Control of Secondary Flow Losses in a Turbine Stage via Stator Endwall Fence at a Low Reynolds Number

Abstract

Abstract Under the demand for refined design and increase in turbine load, reducing secondary flow losses in the endwall region has become a research focus in the field of low-pressure turbines. To explore refined control methods of secondary flow in the endwall region, endwall fences with different geometric parameters are applied to the stator of a low-speed turbine stage at a low Reynolds number. The numerical results indicate that installing an endwall fence device with reasonable parameters on the stator of turbine stage can increase the stage efficiency by 0.21%. The cross migration of the endwall boundary layer within the stator passage is effectively blocked which makes the strength of counter vortex significantly reduced.

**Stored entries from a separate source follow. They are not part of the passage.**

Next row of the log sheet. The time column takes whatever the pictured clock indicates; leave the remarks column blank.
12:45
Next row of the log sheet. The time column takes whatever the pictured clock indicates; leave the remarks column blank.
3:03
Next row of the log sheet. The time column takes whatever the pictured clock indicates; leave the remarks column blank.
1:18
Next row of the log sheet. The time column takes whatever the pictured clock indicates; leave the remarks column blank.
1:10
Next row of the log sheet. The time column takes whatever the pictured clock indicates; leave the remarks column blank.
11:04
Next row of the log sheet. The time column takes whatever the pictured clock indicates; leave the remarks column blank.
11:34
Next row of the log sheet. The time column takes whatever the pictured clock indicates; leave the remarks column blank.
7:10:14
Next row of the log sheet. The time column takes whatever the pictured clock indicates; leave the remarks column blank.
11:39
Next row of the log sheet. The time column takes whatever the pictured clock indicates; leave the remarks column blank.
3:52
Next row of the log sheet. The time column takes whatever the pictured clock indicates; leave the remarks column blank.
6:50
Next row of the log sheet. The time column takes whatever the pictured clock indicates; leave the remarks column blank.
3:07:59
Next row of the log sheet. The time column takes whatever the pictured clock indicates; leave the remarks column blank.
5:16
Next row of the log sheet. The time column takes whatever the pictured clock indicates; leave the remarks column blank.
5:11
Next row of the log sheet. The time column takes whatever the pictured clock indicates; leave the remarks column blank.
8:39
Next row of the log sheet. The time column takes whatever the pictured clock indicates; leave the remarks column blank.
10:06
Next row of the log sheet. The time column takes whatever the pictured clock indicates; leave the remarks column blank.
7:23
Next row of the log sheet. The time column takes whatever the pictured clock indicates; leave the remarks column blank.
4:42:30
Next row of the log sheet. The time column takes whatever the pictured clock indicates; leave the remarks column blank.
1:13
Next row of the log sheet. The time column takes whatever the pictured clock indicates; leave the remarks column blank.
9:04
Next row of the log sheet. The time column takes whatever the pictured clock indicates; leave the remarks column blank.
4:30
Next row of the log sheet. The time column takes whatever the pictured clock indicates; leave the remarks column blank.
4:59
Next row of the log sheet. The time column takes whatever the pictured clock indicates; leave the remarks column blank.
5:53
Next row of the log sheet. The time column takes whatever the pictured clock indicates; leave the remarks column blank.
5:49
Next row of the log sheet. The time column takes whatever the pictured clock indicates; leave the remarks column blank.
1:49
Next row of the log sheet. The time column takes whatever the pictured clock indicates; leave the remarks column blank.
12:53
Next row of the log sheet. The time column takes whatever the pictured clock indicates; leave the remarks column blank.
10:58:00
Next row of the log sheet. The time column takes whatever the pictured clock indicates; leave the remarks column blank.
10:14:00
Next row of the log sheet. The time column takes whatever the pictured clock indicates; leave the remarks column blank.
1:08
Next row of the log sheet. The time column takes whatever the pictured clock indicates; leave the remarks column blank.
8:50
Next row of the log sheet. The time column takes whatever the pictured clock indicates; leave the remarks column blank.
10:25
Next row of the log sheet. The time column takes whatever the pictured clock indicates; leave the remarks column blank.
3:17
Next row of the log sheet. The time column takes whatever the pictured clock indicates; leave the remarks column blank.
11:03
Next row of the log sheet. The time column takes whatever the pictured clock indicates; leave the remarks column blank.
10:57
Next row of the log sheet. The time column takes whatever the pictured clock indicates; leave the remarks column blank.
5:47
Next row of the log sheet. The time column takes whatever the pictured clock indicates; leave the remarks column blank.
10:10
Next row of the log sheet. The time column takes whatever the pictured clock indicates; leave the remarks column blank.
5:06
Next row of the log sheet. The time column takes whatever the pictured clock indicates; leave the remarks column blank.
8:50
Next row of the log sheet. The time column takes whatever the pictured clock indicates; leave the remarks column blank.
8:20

Moreover, the uniformity of the flow field at the inlet of rotor blade row has been improved. The interaction between the fence vortex and the passage vortex is affected by the design parameters of the endwall fences. However, the endwall fence will introduce additional friction losses and vortices in the endwall region of stator passage. To achieve more efficient control of secondary flow in the endwall region, the XGBoost model and improved chaotic particle swarm optimization have been applied to the optimization design of an endwall fence with nonuniform height in the streamwise. The potential for secondary flow regulation of endwall fences has been more fully developed, and the isentropic efficiency of the turbine stage has been improved by 0.33%. The key design parameters of endwall fences are elucidated using sensitivity analysis methods.